Information shown:
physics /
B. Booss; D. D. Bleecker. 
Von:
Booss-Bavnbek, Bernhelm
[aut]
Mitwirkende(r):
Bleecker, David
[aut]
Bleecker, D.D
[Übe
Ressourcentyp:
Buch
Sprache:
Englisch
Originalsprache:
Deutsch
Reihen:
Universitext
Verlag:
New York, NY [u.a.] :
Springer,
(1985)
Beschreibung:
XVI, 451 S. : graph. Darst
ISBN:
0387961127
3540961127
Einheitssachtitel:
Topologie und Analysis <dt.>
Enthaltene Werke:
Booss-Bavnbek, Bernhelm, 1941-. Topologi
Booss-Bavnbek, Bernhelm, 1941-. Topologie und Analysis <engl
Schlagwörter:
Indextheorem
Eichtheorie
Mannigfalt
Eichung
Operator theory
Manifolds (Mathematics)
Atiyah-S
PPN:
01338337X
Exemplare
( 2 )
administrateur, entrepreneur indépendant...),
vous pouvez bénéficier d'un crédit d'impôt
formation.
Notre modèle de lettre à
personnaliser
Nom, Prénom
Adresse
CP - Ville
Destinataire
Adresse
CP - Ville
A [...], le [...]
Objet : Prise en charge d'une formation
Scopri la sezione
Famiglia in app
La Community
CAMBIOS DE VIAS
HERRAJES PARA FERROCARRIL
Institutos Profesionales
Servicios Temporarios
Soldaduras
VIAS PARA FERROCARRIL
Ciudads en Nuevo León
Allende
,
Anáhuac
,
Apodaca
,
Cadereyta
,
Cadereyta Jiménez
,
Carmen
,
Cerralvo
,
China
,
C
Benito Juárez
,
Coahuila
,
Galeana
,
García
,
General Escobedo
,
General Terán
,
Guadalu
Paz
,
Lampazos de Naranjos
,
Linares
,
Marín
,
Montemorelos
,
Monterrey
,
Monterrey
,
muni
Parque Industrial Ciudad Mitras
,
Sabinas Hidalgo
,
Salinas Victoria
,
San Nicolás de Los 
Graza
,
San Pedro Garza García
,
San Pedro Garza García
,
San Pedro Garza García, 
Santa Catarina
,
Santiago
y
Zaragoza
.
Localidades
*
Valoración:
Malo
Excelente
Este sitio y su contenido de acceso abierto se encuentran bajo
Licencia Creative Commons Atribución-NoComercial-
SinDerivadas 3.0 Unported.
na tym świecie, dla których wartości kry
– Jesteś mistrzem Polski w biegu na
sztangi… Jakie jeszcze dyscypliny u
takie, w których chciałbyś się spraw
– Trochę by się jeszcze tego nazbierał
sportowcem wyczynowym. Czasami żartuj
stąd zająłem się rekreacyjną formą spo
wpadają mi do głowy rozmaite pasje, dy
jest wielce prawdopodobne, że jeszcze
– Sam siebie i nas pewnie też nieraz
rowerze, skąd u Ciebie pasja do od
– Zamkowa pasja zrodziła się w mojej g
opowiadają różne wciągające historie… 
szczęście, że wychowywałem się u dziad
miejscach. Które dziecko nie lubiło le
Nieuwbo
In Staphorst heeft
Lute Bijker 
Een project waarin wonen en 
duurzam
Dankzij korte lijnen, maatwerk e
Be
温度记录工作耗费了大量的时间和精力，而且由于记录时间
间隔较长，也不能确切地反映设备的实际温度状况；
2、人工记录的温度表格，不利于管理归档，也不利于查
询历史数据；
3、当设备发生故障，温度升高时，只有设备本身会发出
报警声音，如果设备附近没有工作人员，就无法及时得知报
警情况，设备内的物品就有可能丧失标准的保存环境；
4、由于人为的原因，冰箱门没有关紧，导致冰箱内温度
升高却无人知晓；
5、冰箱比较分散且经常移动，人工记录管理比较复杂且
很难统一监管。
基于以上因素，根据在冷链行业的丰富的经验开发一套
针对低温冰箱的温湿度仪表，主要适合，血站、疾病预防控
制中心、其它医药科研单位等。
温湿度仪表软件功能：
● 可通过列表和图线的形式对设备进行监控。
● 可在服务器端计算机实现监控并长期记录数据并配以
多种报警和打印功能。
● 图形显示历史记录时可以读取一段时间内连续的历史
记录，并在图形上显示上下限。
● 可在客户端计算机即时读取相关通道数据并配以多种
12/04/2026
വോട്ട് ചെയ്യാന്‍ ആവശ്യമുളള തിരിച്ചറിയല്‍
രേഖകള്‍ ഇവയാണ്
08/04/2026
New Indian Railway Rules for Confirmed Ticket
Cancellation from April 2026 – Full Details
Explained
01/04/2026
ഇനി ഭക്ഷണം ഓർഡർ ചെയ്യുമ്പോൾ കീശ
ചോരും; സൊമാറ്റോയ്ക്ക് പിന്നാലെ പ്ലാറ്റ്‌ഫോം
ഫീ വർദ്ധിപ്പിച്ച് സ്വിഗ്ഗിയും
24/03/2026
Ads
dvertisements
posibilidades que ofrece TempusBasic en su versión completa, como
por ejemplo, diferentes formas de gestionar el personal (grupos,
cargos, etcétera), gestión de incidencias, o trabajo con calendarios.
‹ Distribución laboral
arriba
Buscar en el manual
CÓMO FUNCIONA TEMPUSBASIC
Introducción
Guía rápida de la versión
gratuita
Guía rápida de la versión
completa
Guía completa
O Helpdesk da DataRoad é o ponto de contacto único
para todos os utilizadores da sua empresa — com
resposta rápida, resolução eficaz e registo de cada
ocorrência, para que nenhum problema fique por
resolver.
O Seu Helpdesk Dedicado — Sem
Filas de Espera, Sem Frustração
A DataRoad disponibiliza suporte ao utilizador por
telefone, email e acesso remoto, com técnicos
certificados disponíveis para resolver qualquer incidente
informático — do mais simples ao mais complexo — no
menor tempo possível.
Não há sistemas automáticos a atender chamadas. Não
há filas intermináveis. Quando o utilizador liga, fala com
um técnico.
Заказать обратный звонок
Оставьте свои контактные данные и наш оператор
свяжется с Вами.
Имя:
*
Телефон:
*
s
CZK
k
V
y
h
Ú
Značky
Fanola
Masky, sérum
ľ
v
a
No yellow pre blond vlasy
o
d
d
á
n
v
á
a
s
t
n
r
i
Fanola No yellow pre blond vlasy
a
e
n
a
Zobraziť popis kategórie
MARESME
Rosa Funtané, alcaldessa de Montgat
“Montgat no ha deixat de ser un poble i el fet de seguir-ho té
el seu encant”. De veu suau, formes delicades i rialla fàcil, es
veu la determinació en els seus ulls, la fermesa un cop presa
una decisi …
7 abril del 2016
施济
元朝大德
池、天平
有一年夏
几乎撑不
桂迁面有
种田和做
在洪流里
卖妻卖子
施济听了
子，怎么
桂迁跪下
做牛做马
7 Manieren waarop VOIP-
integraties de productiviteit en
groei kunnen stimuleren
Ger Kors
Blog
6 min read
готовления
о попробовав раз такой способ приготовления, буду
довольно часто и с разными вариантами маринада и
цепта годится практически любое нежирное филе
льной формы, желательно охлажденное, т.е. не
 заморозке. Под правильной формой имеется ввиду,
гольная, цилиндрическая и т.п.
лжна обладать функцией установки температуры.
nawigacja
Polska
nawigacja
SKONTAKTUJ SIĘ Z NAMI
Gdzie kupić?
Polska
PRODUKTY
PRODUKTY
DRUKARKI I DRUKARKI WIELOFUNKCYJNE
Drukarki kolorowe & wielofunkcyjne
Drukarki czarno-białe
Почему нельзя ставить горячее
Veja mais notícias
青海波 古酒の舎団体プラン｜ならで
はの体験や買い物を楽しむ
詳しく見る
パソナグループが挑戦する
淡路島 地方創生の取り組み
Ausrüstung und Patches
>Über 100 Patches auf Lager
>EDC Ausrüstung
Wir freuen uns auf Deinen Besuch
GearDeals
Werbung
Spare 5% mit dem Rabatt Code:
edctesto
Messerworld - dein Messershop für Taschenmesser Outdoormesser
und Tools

What to do: Gather every line in the material above that contains the word "VIAS".

Written solution:
CAMBIOS DE VIAS
VIAS PARA FERROCARRIL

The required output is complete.